## Exercise
When you reach the line containing "(835, 1501) none" in the data below, reproduce it and every line that follows, exactly and without additions.

■ ■ ■

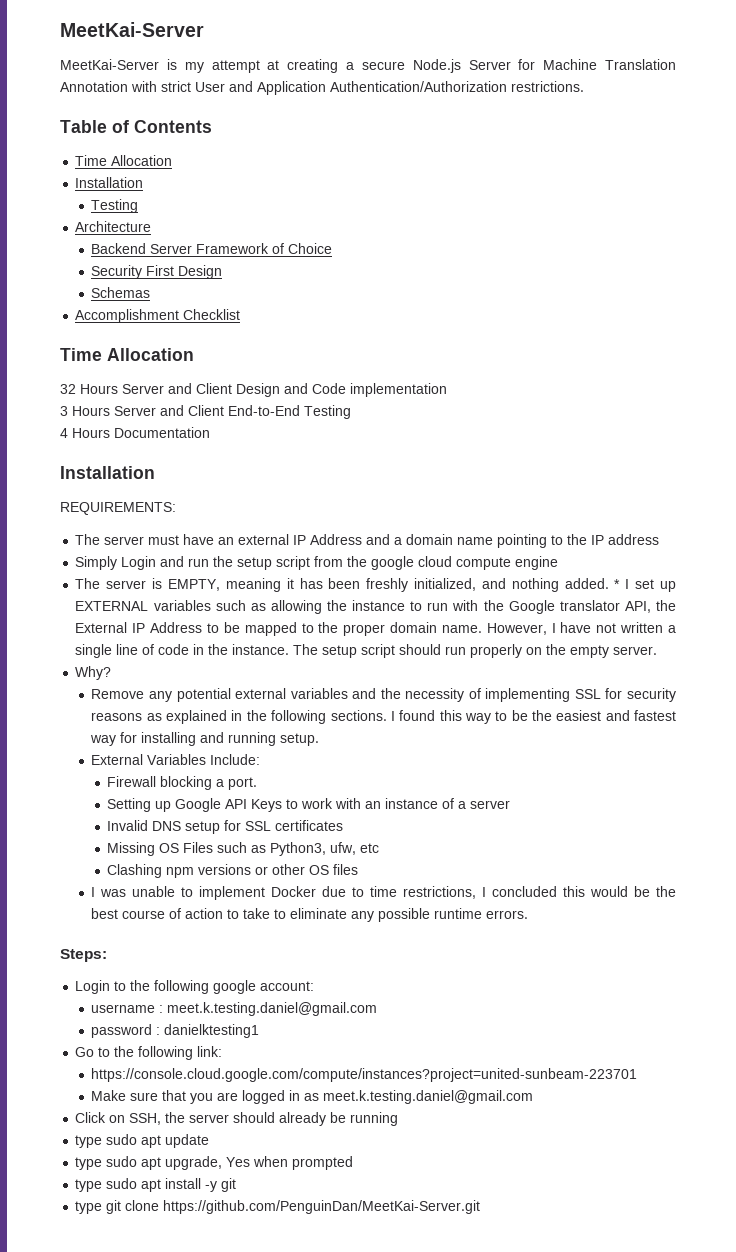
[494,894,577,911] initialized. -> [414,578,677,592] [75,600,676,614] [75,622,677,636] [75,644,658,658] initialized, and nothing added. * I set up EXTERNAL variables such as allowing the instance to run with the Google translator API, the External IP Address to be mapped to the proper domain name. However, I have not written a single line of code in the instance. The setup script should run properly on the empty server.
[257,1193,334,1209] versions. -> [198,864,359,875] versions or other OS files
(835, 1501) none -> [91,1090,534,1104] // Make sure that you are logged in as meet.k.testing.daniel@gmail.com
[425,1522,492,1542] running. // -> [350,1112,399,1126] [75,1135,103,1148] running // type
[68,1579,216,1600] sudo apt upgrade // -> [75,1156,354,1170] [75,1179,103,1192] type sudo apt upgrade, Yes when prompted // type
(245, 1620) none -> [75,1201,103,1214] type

■ ■ ■

## Expected output
(835, 1501) none -> [91,1090,534,1104] // Make sure that you are logged in as meet.k.testing.daniel@gmail.com
[425,1522,492,1542] running. // -> [350,1112,399,1126] [75,1135,103,1148] running // type
[68,1579,216,1600] sudo apt upgrade // -> [75,1156,354,1170] [75,1179,103,1192] type sudo apt upgrade, Yes when prompted // type
(245, 1620) none -> [75,1201,103,1214] type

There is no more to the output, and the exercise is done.